--- Prompt ---
In the data below, reproduce everything exactly except the images.

--- Source data ---
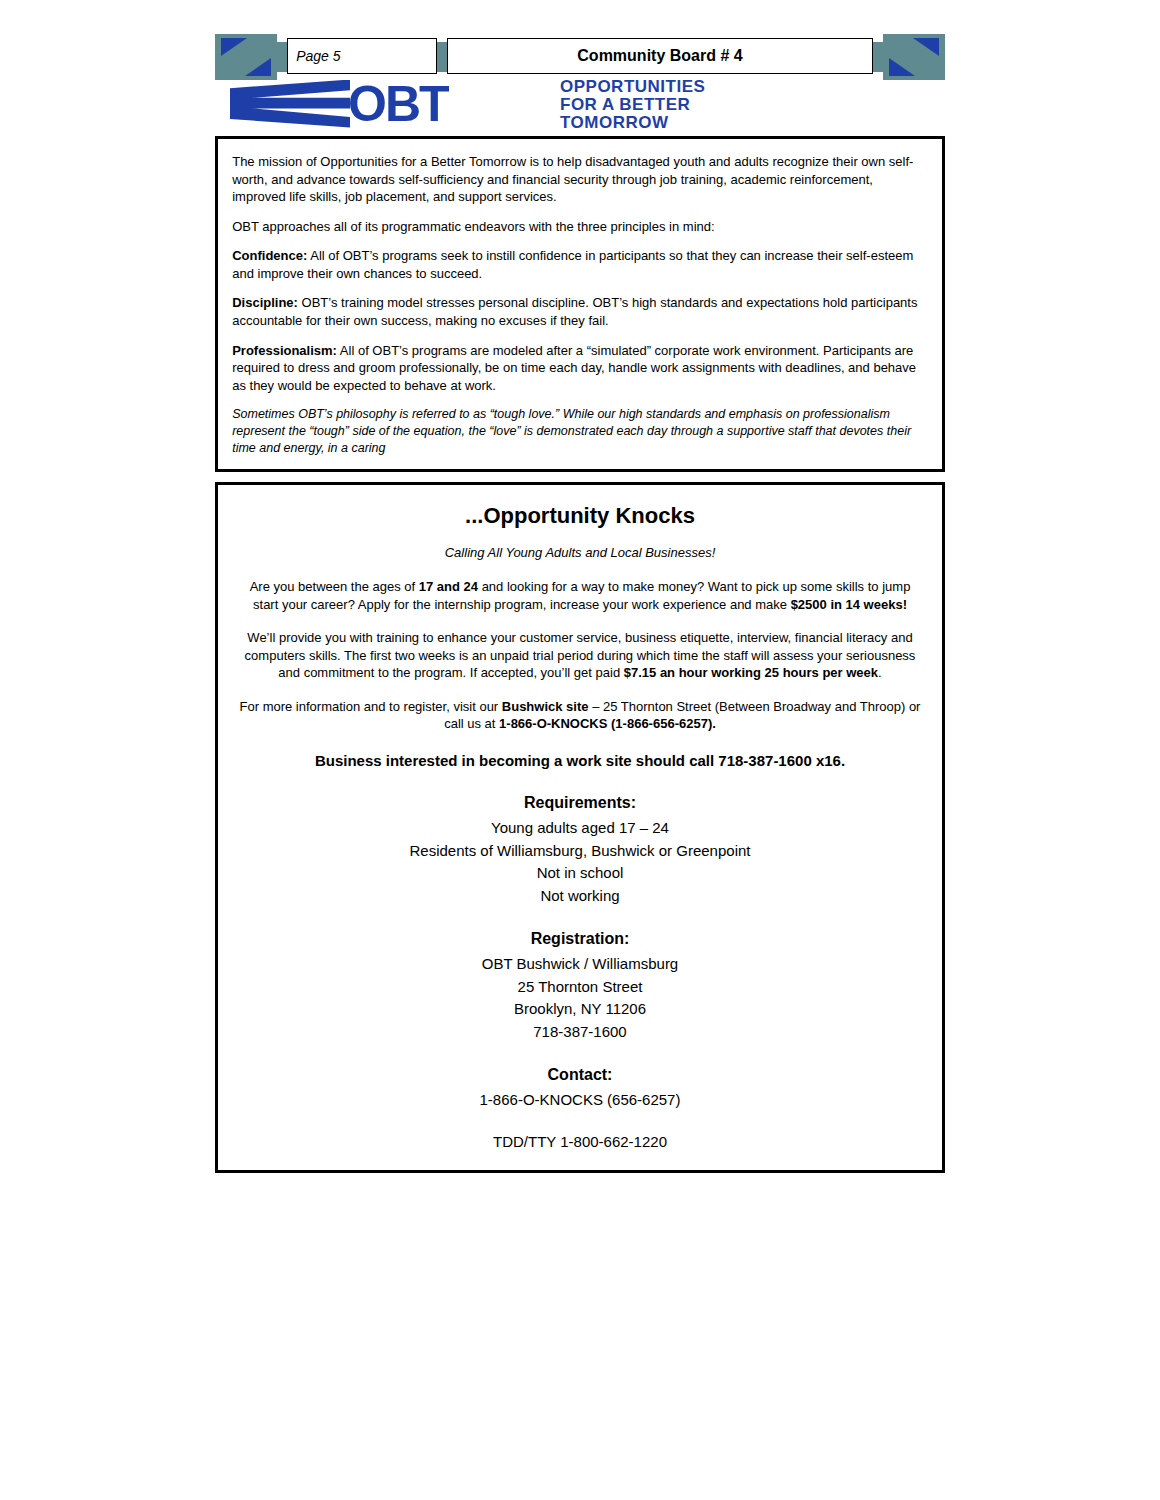Page 5
Community Board # 4
OBT OPPORTUNITIES
FOR A BETTER
TOMORROW
The mission of Opportunities for a Better Tomorrow is to help disadvantaged youth and adults recognize their own self-worth, and advance towards self-sufficiency and financial security through job training, academic reinforcement, improved life skills, job placement, and support services.
OBT approaches all of its programmatic endeavors with the three principles in mind:
Confidence: All of OBT’s programs seek to instill confidence in participants so that they can increase their self-esteem and improve their own chances to succeed.
Discipline: OBT’s training model stresses personal discipline. OBT’s high standards and expectations hold participants accountable for their own success, making no excuses if they fail.
Professionalism: All of OBT’s programs are modeled after a “simulated” corporate work environment. Participants are required to dress and groom professionally, be on time each day, handle work assignments with deadlines, and behave as they would be expected to behave at work.
Sometimes OBT’s philosophy is referred to as “tough love.” While our high standards and emphasis on professionalism represent the “tough” side of the equation, the “love” is demonstrated each day through a supportive staff that devotes their time and energy, in a caring
...Opportunity Knocks
Calling All Young Adults and Local Businesses!
Are you between the ages of 17 and 24 and looking for a way to make money? Want to pick up some skills to jump start your career? Apply for the internship program, increase your work experience and make $2500 in 14 weeks!
We’ll provide you with training to enhance your customer service, business etiquette, interview, financial literacy and computers skills. The first two weeks is an unpaid trial period during which time the staff will assess your seriousness and commitment to the program. If accepted, you’ll get paid $7.15 an hour working 25 hours per week.
For more information and to register, visit our Bushwick site – 25 Thornton Street (Between Broadway and Throop) or call us at 1-866-O-KNOCKS (1-866-656-6257).
Business interested in becoming a work site should call 718-387-1600 x16.
Requirements:
Young adults aged 17 – 24
Residents of Williamsburg, Bushwick or Greenpoint
Not in school
Not working
Registration:
OBT Bushwick / Williamsburg
25 Thornton Street
Brooklyn, NY 11206
718-387-1600
Contact:
1-866-O-KNOCKS (656-6257)
TDD/TTY 1-800-662-1220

--- Answer to the exercise ---
Page 5
Community Board # 4
OBT OPPORTUNITIES
FOR A BETTER
TOMORROW
The mission of Opportunities for a Better Tomorrow is to help disadvantaged youth and adults recognize their own self-worth, and advance towards self-sufficiency and financial security through job training, academic reinforcement, improved life skills, job placement, and support services.
OBT approaches all of its programmatic endeavors with the three principles in mind:
Confidence: All of OBT’s programs seek to instill confidence in participants so that they can increase their self-esteem and improve their own chances to succeed.
Discipline: OBT’s training model stresses personal discipline. OBT’s high standards and expectations hold participants accountable for their own success, making no excuses if they fail.
Professionalism: All of OBT’s programs are modeled after a “simulated” corporate work environment. Participants are required to dress and groom professionally, be on time each day, handle work assignments with deadlines, and behave as they would be expected to behave at work.
Sometimes OBT’s philosophy is referred to as “tough love.” While our high standards and emphasis on professionalism represent the “tough” side of the equation, the “love” is demonstrated each day through a supportive staff that devotes their time and energy, in a caring
...Opportunity Knocks
Calling All Young Adults and Local Businesses!
Are you between the ages of 17 and 24 and looking for a way to make money? Want to pick up some skills to jump start your career? Apply for the internship program, increase your work experience and make $2500 in 14 weeks!
We’ll provide you with training to enhance your customer service, business etiquette, interview, financial literacy and computers skills. The first two weeks is an unpaid trial period during which time the staff will assess your seriousness and commitment to the program. If accepted, you’ll get paid $7.15 an hour working 25 hours per week.
For more information and to register, visit our Bushwick site – 25 Thornton Street (Between Broadway and Throop) or call us at 1-866-O-KNOCKS (1-866-656-6257).
Business interested in becoming a work site should call 718-387-1600 x16.
Requirements:
Young adults aged 17 – 24
Residents of Williamsburg, Bushwick or Greenpoint
Not in school
Not working
Registration:
OBT Bushwick / Williamsburg
25 Thornton Street
Brooklyn, NY 11206
718-387-1600
Contact:
1-866-O-KNOCKS (656-6257)
TDD/TTY 1-800-662-1220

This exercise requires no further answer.